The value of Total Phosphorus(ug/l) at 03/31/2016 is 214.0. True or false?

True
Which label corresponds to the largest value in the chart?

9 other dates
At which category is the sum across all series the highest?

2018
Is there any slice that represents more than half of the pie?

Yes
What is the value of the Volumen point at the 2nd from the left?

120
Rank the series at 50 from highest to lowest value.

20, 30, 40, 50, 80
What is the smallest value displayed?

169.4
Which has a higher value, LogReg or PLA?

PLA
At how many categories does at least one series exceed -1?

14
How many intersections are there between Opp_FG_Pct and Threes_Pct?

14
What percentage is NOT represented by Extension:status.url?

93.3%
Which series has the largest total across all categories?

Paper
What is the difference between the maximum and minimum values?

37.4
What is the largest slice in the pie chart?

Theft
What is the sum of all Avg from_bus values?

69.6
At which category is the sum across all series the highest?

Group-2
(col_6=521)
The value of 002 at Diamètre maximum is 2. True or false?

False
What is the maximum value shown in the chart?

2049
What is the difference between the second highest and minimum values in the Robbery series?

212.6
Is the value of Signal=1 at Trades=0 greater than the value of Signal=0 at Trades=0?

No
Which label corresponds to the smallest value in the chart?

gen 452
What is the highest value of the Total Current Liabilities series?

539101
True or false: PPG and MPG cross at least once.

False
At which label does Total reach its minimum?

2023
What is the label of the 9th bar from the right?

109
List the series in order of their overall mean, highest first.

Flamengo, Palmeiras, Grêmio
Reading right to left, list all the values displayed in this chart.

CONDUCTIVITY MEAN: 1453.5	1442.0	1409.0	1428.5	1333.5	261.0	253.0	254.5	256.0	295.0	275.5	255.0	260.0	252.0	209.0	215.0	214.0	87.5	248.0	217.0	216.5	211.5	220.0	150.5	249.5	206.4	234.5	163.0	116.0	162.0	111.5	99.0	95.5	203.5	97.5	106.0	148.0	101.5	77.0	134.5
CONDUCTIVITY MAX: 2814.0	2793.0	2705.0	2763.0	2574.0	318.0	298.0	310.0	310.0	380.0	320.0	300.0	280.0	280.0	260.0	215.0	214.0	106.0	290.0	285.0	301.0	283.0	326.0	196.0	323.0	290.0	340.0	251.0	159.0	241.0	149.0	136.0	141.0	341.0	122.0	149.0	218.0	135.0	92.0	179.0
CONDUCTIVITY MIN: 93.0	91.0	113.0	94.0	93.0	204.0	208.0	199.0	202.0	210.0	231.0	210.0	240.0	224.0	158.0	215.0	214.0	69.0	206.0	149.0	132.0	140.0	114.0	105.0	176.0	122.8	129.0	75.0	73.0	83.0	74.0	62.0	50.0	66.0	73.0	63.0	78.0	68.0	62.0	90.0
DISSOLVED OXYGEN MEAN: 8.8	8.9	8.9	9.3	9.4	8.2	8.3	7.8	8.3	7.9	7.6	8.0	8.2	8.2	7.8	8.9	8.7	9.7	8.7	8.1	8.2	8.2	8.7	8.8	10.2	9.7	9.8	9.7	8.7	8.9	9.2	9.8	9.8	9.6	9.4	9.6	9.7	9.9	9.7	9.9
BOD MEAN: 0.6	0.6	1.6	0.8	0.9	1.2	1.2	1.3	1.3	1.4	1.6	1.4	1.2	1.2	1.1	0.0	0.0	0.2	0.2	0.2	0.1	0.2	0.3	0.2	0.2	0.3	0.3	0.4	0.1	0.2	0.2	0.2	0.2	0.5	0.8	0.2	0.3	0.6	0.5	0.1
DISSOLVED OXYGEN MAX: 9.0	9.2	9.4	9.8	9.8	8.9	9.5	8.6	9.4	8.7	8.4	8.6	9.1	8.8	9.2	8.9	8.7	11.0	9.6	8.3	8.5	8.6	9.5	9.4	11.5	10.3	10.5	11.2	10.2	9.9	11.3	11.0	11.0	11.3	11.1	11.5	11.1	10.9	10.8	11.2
..............................
Instructions to follow: Pull every line from the data above that contains the string "does", treating uppercase and lowercase as different.

Written answer:
At how many categories does at least one series exceed -1?
At which label does Total reach its minimum?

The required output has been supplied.